**WORK INSTRUCTIONS:** State how many lines in the listing below hold "Taylor", with no other words.
━━ DATA EXTRACT
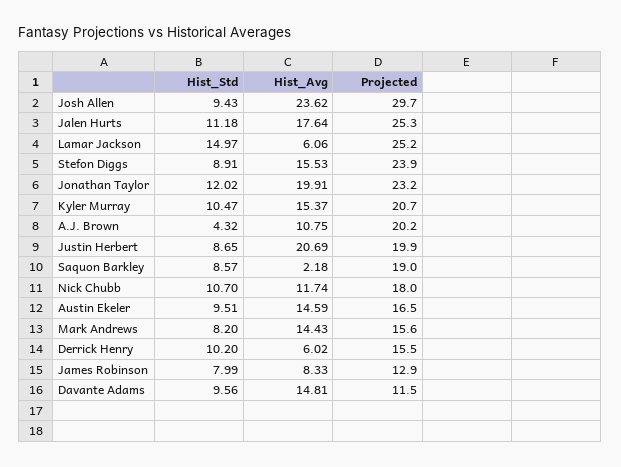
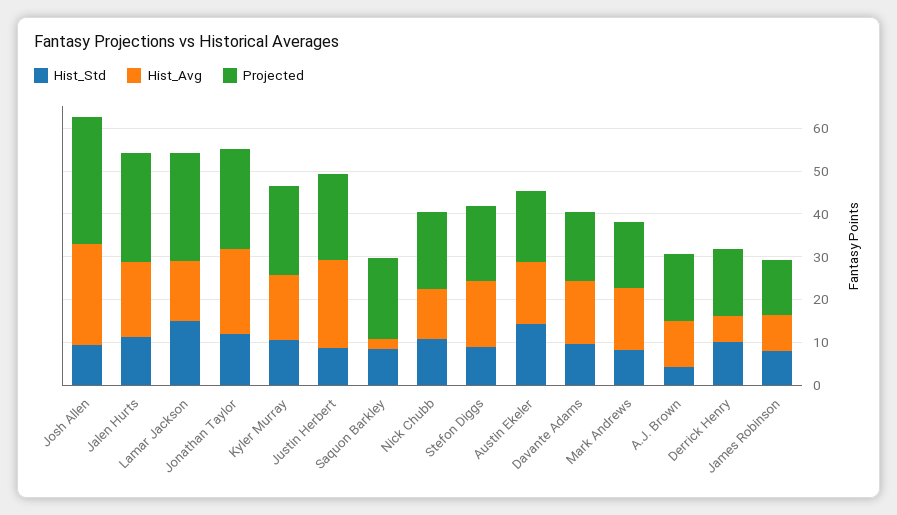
  {
    "Hist_Std": {
      "Josh Allen": 9.43,
      "Jalen Hurts": 11.18,
      "Lamar Jackson": 14.97,
      "Stefon Diggs": 8.91,
      "Jonathan Taylor": 12.02,
      "Kyler Murray": 10.47,
      "A.J. Brown": 4.32,
      "Justin Herbert": 8.65,
      "Saquon Barkley": 8.57,
      "Nick Chubb": 10.7,
-     "Austin Ekeler": 9.51,
+     "Austin Ekeler": 14,
      "Mark Andrews": 8.2,
      "Derrick Henry": 10.2,
      "James Robinson": 7.99,
      "Davante Adams": 9.56
    },
    "Hist_Avg": {
      "Josh Allen": 23.62,
      "Jalen Hurts": 17.64,
-     "Lamar Jackson": 6.06,
+     "Lamar Jackson": 14,
      "Stefon Diggs": 15.53,
      "Jonathan Taylor": 19.91,
      "Kyler Murray": 15.37,
      "A.J. Brown": 10.75,
      "Justin Herbert": 20.69,
      "Saquon Barkley": 2.18,
      "Nick Chubb": 11.74,
      "Austin Ekeler": 14.59,
      "Mark Andrews": 14.43,
      "Derrick Henry": 6.02,
      "James Robinson": 8.33,
      "Davante Adams": 14.81
    },
    "Projected": {
      "Josh Allen": 29.7,
      "Jalen Hurts": 25.3,
      "Lamar Jackson": 25.2,
-     "Stefon Diggs": 23.9,
+     "Stefon Diggs": 18,
      "Jonathan Taylor": 23.2,
      "Kyler Murray": 20.7,
-     "A.J. Brown": 20.2,
+     "A.J. Brown": 16,
      "Justin Herbert": 19.9,
      "Saquon Barkley": 19,
      "Nick Chubb": 18,
      "Austin Ekeler": 16.5,
      "Mark Andrews": 15.6,
      "Derrick Henry": 15.5,
      "James Robinson": 12.9,
-     "Davante Adams": 11.5
+     "Davante Adams": 16
    }
  }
━━━━
**SOLVED PROBLEM:** 3